What needs to be done:
Could you copy the lines below exactly, leaving none out?
···
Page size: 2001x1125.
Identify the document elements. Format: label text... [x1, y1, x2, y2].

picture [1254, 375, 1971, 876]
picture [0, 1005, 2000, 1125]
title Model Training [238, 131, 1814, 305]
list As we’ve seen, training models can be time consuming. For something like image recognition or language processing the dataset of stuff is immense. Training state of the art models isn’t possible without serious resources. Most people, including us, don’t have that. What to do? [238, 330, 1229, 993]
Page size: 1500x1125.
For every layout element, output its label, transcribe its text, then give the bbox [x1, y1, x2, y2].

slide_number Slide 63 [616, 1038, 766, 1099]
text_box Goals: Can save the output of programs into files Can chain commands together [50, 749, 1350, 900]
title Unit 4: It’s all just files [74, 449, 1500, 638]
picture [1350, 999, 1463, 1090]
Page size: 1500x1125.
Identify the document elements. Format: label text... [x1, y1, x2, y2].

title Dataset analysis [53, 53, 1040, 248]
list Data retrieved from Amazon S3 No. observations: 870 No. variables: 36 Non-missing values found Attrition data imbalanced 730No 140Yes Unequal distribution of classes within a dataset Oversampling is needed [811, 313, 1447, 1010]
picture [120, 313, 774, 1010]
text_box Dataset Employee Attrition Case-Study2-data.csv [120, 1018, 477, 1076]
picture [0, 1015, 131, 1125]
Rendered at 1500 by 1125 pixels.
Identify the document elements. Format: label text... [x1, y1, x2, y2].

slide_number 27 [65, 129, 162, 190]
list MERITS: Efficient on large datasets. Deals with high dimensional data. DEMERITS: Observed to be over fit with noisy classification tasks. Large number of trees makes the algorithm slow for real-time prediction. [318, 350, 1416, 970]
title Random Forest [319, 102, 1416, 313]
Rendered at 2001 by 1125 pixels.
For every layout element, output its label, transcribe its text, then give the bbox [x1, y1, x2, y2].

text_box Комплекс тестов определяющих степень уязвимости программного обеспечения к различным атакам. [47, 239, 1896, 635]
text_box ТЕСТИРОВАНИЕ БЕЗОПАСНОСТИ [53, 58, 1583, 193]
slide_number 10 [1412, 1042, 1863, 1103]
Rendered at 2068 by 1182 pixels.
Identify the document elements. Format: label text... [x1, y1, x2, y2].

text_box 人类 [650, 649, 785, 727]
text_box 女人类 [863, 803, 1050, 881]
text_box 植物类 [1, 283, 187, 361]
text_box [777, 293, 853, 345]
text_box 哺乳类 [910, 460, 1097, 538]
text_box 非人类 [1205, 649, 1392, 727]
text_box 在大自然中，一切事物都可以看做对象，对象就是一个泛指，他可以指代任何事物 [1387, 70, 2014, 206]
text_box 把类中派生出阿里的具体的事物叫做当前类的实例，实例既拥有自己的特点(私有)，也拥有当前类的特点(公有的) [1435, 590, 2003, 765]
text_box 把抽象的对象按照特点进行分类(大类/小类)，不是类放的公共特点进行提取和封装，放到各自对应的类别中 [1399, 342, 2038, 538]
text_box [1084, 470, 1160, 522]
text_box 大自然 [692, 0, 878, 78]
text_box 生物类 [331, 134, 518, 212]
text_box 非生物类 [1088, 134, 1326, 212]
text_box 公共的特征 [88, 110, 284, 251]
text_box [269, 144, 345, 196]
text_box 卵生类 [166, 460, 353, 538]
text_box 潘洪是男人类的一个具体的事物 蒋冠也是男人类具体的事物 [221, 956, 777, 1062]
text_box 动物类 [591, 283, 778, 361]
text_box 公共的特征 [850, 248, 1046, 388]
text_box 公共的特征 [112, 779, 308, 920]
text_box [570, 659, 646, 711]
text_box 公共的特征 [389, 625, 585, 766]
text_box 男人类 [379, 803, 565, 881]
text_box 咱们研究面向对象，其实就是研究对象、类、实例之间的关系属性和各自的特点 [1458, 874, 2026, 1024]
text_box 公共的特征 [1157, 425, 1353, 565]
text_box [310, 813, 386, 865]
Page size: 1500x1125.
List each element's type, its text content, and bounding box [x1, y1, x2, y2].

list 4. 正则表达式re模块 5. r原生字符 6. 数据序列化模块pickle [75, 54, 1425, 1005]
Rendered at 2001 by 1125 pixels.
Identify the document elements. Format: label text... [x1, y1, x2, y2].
···
Result of the task:
Page size: 2001x1125.
Identify the document elements. Format: label text... [x1, y1, x2, y2].

picture [1254, 375, 1971, 876]
picture [0, 1005, 2000, 1125]
title Model Training [238, 131, 1814, 305]
list As we’ve seen, training models can be time consuming. For something like image recognition or language processing the dataset of stuff is immense. Training state of the art models isn’t possible without serious resources. Most people, including us, don’t have that. What to do? [238, 330, 1229, 993]
Page size: 1500x1125.
For every layout element, output its label, transcribe its text, then give the bbox [x1, y1, x2, y2].

slide_number Slide 63 [616, 1038, 766, 1099]
text_box Goals: Can save the output of programs into files Can chain commands together [50, 749, 1350, 900]
title Unit 4: It’s all just files [74, 449, 1500, 638]
picture [1350, 999, 1463, 1090]
Page size: 1500x1125.
Identify the document elements. Format: label text... [x1, y1, x2, y2].

title Dataset analysis [53, 53, 1040, 248]
list Data retrieved from Amazon S3 No. observations: 870 No. variables: 36 Non-missing values found Attrition data imbalanced 730No 140Yes Unequal distribution of classes within a dataset Oversampling is needed [811, 313, 1447, 1010]
picture [120, 313, 774, 1010]
text_box Dataset Employee Attrition Case-Study2-data.csv [120, 1018, 477, 1076]
picture [0, 1015, 131, 1125]
Rendered at 1500 by 1125 pixels.
Identify the document elements. Format: label text... [x1, y1, x2, y2].

slide_number 27 [65, 129, 162, 190]
list MERITS: Efficient on large datasets. Deals with high dimensional data. DEMERITS: Observed to be over fit with noisy classification tasks. Large number of trees makes the algorithm slow for real-time prediction. [318, 350, 1416, 970]
title Random Forest [319, 102, 1416, 313]
Rendered at 2001 by 1125 pixels.
For every layout element, output its label, transcribe its text, then give the bbox [x1, y1, x2, y2].

text_box Комплекс тестов определяющих степень уязвимости программного обеспечения к различным атакам. [47, 239, 1896, 635]
text_box ТЕСТИРОВАНИЕ БЕЗОПАСНОСТИ [53, 58, 1583, 193]
slide_number 10 [1412, 1042, 1863, 1103]
Rendered at 2068 by 1182 pixels.
Identify the document elements. Format: label text... [x1, y1, x2, y2].

text_box 人类 [650, 649, 785, 727]
text_box 女人类 [863, 803, 1050, 881]
text_box 植物类 [1, 283, 187, 361]
text_box [777, 293, 853, 345]
text_box 哺乳类 [910, 460, 1097, 538]
text_box 非人类 [1205, 649, 1392, 727]
text_box 在大自然中，一切事物都可以看做对象，对象就是一个泛指，他可以指代任何事物 [1387, 70, 2014, 206]
text_box 把类中派生出阿里的具体的事物叫做当前类的实例，实例既拥有自己的特点(私有)，也拥有当前类的特点(公有的) [1435, 590, 2003, 765]
text_box 把抽象的对象按照特点进行分类(大类/小类)，不是类放的公共特点进行提取和封装，放到各自对应的类别中 [1399, 342, 2038, 538]
text_box [1084, 470, 1160, 522]
text_box 大自然 [692, 0, 878, 78]
text_box 生物类 [331, 134, 518, 212]
text_box 非生物类 [1088, 134, 1326, 212]
text_box 公共的特征 [88, 110, 284, 251]
text_box [269, 144, 345, 196]
text_box 卵生类 [166, 460, 353, 538]
text_box 潘洪是男人类的一个具体的事物 蒋冠也是男人类具体的事物 [221, 956, 777, 1062]
text_box 动物类 [591, 283, 778, 361]
text_box 公共的特征 [850, 248, 1046, 388]
text_box 公共的特征 [112, 779, 308, 920]
text_box [570, 659, 646, 711]
text_box 公共的特征 [389, 625, 585, 766]
text_box 男人类 [379, 803, 565, 881]
text_box 咱们研究面向对象，其实就是研究对象、类、实例之间的关系属性和各自的特点 [1458, 874, 2026, 1024]
text_box 公共的特征 [1157, 425, 1353, 565]
text_box [310, 813, 386, 865]
Page size: 1500x1125.
List each element's type, its text content, and bounding box [x1, y1, x2, y2].

list 4. 正则表达式re模块 5. r原生字符 6. 数据序列化模块pickle [75, 54, 1425, 1005]
Rendered at 2001 by 1125 pixels.
Identify the document elements. Format: label text... [x1, y1, x2, y2].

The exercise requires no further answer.